Day #4 - 挊
Mandarin: nòng / ㄋㄨㄥˋ (colloquial/vulgar variant of 弄) Cantonese: lung6 (based on the pronunciation of 弄) Other chinese languages: search in dictionary Japanese: ロウ、 ル、もてあそぶ、 いじくる、 いじる、 ひねくる、 たわむれる [1] Korean: 롱 / 농 (not historically borrowed or used)[1]
Having a rich and wonderful history, in modern times, this character has come to mean jerking your penis, stroking up and down, choking the snake, and rubbing it off, and this meaning seems to have evolved two separate times in two different groups of people.
It first appears during the Northern and Southern Dynasties period of China. It was then recorded once again during Ming dynasty in 《五音類聚》. It seems its meaning did not deviate from the character it is a variant of. Other examples of its usage may be seen here.
⿰ - Originating as an ancient variant character of 弄[to do, to play with, to work], this compound ideograph (neither of the components has any relation to its sound, unlike the original version, which is phono-semantic. I am assuming this one is meant to depict your hands going up and down and all sorts of directions as you toil away) consists of 手[hand], 上[up], and 下[down] has 9 Strokes.
Now comes the interesting part: in 2020s, this character has been widely discussed because it turned out to be medieval word for masturbation in Japanese, presently read and written as 千摺り ([センズリ, せんずり] , which is how I became aware of it. This didn't result in it being reviwed as widespread slang (those crowns still belong to オナニー and シコ, of course), but it seems to be real, with an example of a Buddhist monk writing you "shalt not touch your weewee" in this book being present.
It might have been a case of divergent paths leading to a singular character being created, or maybe the character gained a new semantic meaning in Japan. My research skills aren't good enough to answer this. But the tweets were made by Masafumi Takezawa, a Japanese kanji researcher — and I think he'd know better than me about this stuff.
The character also seems to have been used as a character variant of 弄 in Japan. It was also used in some proper nouns.
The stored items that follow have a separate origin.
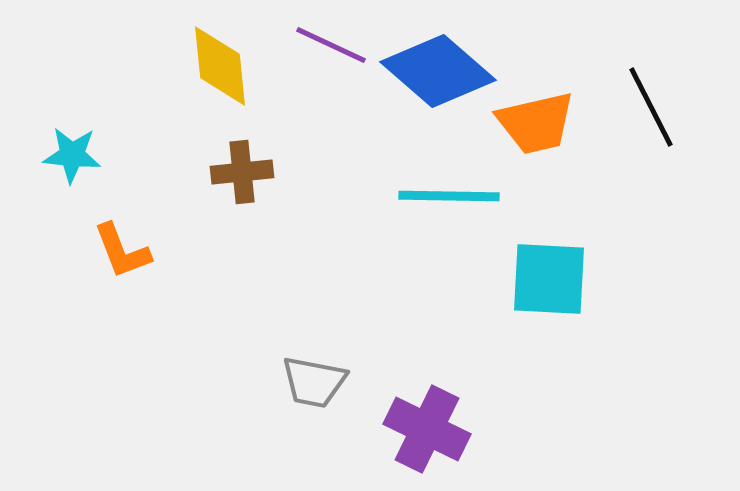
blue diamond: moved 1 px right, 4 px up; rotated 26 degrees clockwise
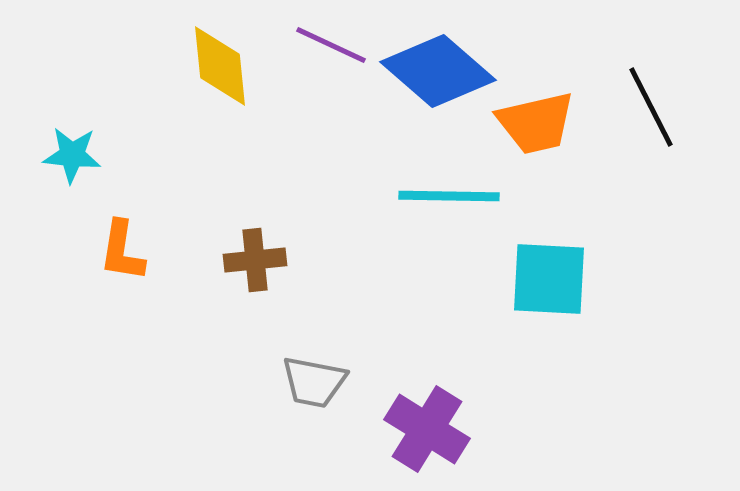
brown cross: moved 13 px right, 88 px down
orange L-shape: rotated 30 degrees clockwise
purple cross: rotated 6 degrees clockwise
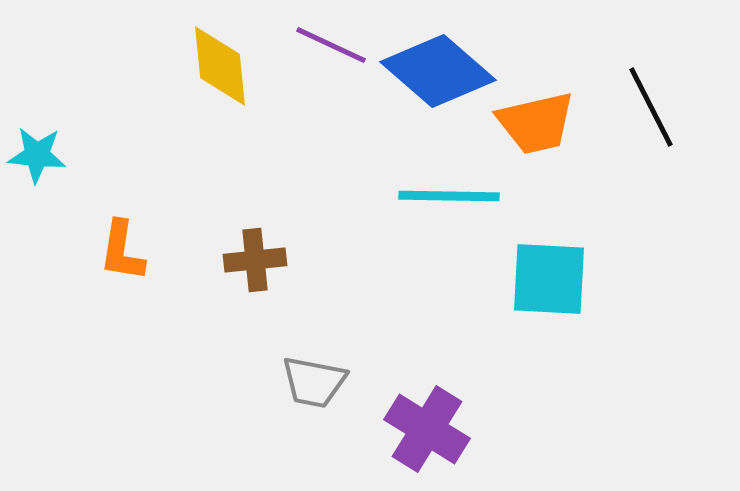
cyan star: moved 35 px left
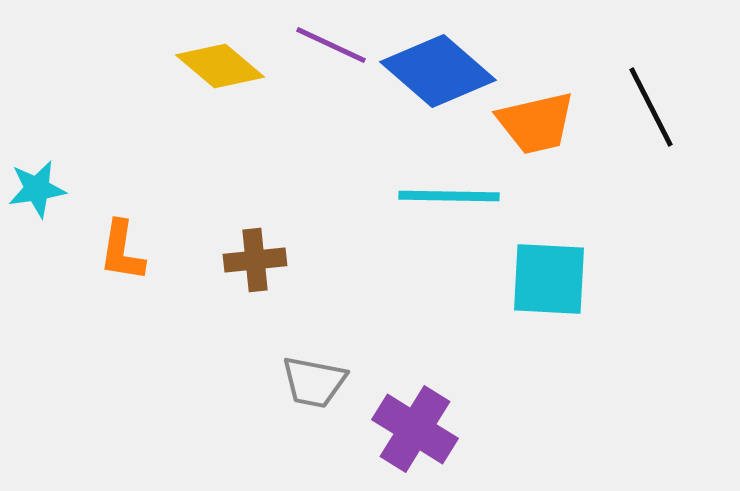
yellow diamond: rotated 44 degrees counterclockwise
cyan star: moved 34 px down; rotated 14 degrees counterclockwise
purple cross: moved 12 px left
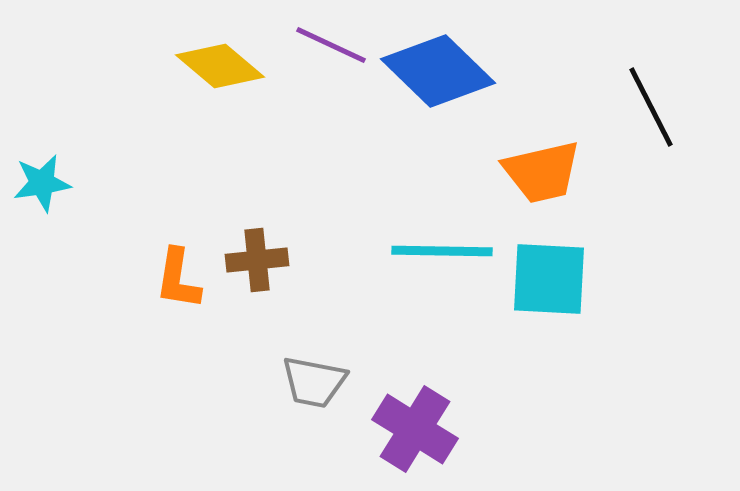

Anyway, unlike the Japanese jerkoff saga, which happened one thousand years into this character's lifespan, in 1500s, and was then unearthed in 2020 — this character has been used as a slang word for touching yourself in Chinese since as early as 2012, and can be seen in a list of essential mainland slang to know (warning for explicit words, pejoratives, racially motivated words, and so on..) as well as different internet pages [1] [2].
This would mark the presumably second time this character has evolved to have this meaning.